According to a story in the U.K.'s Daily Mail, workers at several call centers in India have been making money on the side by recording as many as 45 separate points of data on half a million British customers and selling them for as little as two pence per record.
The information includes names, debit and credit-card numbers (along with expiration dates and CCV/CVV codes), medical and financial records.
Reporters from the Sunday Times uncovered the scheme by going undercover as buyers. Two men calling themselves "IT consultants" claimed to have been selling the information for so long they could tell which banks issued a credit card simply by looking at the number.
Their sources, they said, were call-center workers who were paid to "exfiltrate" data from their offices, most of which served as outsourced customer- or technical-support centers for, in this case, British businesses.

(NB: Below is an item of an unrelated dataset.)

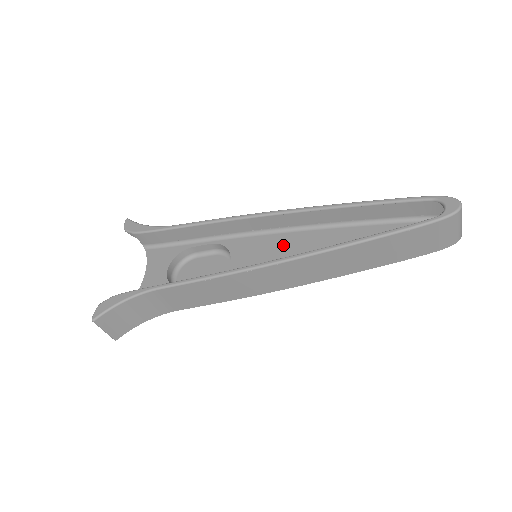
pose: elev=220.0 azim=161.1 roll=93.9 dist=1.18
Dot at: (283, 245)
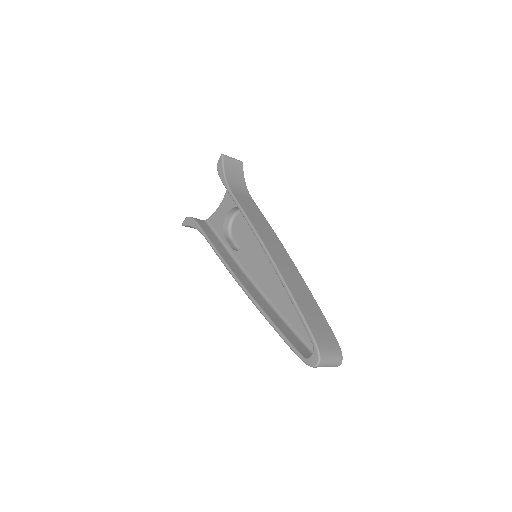
Dot at: (268, 265)
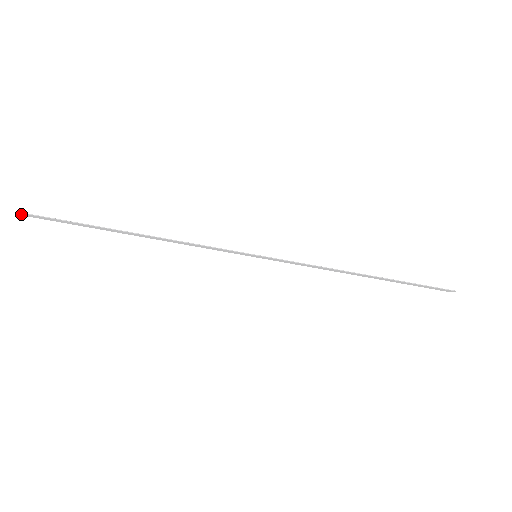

The story gave no indication the corruption included U.S. businesses as well as those in the U.K., but there is no reason to believe only British companies would be targeted.
Both U.S. and British businesses frequently hire call-centers and other technical-services companies in India to handle human-labor-intensive work that would be more expensive if it were done at home due to higher relative salaries and overhead costs in Western countries.
The "consultants" gave no indication of how call-center workers were sneaking the data out, but security vendor Sophos' NakedSecurity newsletter noted they could be doing anything from writing it down on scraps of paper to downloading it en mass onto USB flash drives, MP3 players or other small portable devices.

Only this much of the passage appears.